**Task prompt:** Name every argument that the isin function in the following R forum post accepts.

**Page text:**
[R] if else loop

[Sarah Goslee]

Hi Gary,

A solution in two pieces.

First, you need to be able to match the rows of your data frame. There
might be a more elegant way to do it, but I couldn't think of one that
gave the option of ordering or not, so I wrote a function:

isin <- function(dd, tomatch, ordered=TRUE) {
   # find tomatch in rows of df
   # order can be important or unimportant
   if(length(tomatch) != ncol(dd))
      stop("tomatch must have the same number of elements as df has columns.\n")
   if(ordered) {
      rowmatch <- apply(dd, 1, function(x){sum(x == tomatch) ==
length(tomatch)})
   } else {
      rowmatch <- apply(dd, 1, function(x)all(tomatch %in% x))
   }
   rowmatch
}

# test isin()

> set.seed(1234)
> dd <- data.frame(a = sample(1:20, 100, replace=TRUE), b = sample(5:24, 100, replace=TRUE))

**Study material:**
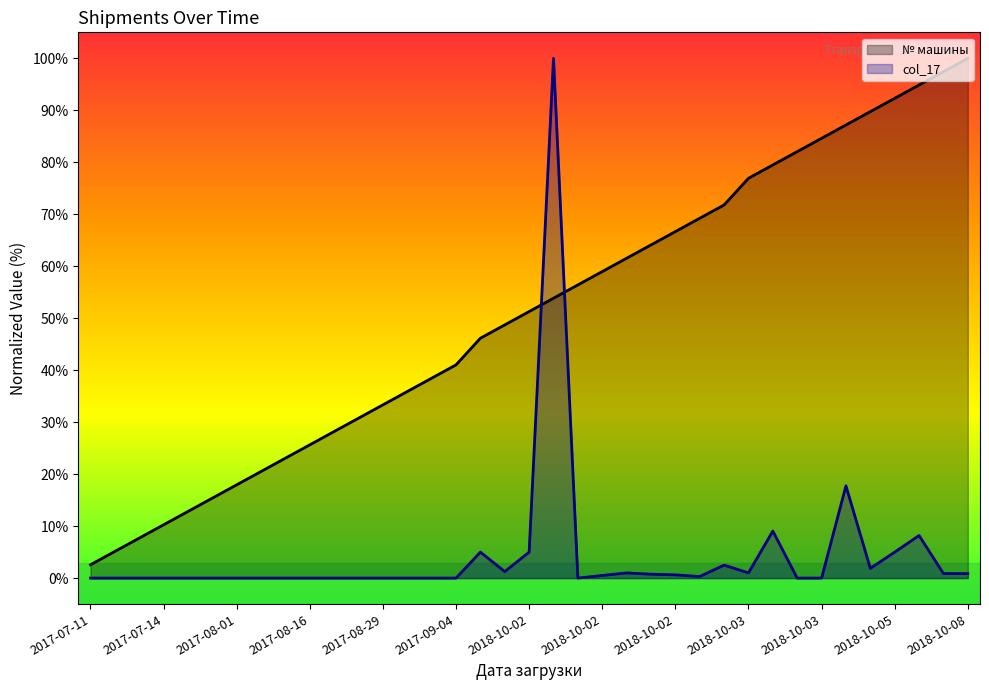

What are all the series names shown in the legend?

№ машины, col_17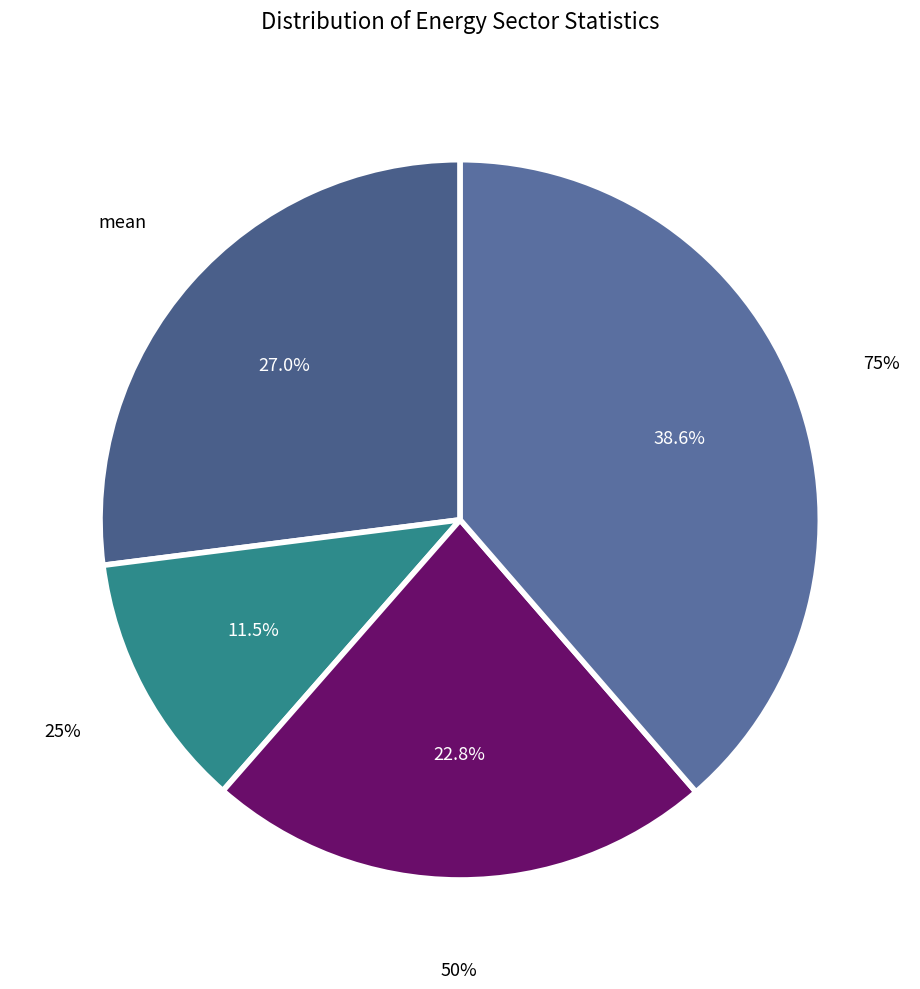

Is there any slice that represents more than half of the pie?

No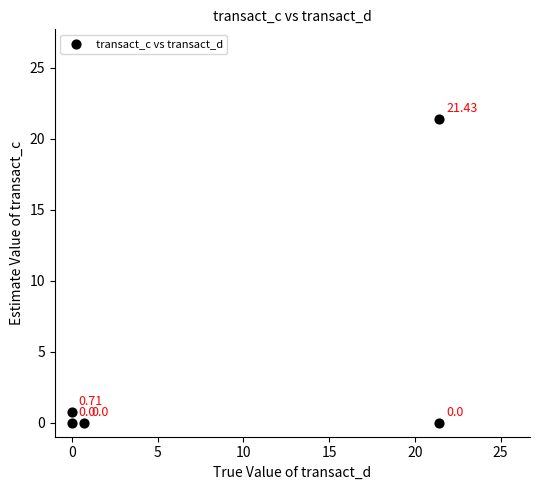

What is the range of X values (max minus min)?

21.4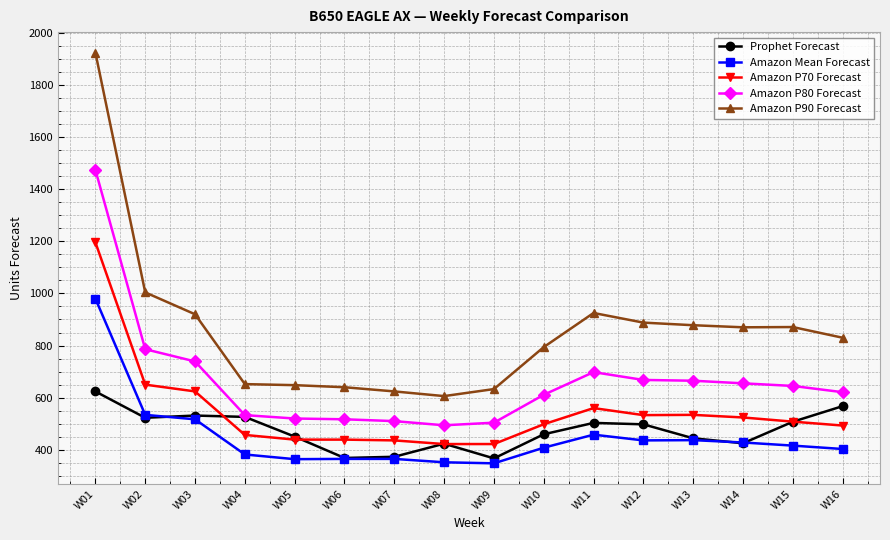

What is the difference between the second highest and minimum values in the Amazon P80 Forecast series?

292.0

**Answer to this exercise:** dd, tomatch, and ordered (which defaults to TRUE).